From the records, pick out and copy each line containing "Industriegebiet".

(Stored records)

━━━━━━

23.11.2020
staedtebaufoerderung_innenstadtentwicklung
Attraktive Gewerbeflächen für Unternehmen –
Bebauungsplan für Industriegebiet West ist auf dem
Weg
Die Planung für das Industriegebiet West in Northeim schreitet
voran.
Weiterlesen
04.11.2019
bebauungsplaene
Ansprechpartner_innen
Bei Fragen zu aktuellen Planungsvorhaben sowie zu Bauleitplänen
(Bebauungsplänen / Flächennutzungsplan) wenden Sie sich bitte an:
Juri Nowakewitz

━━━━━━

§ **WRITTEN RESPONSE**:
Bebauungsplan für Industriegebiet West ist auf dem
Die Planung für das Industriegebiet West in Northeim schreitet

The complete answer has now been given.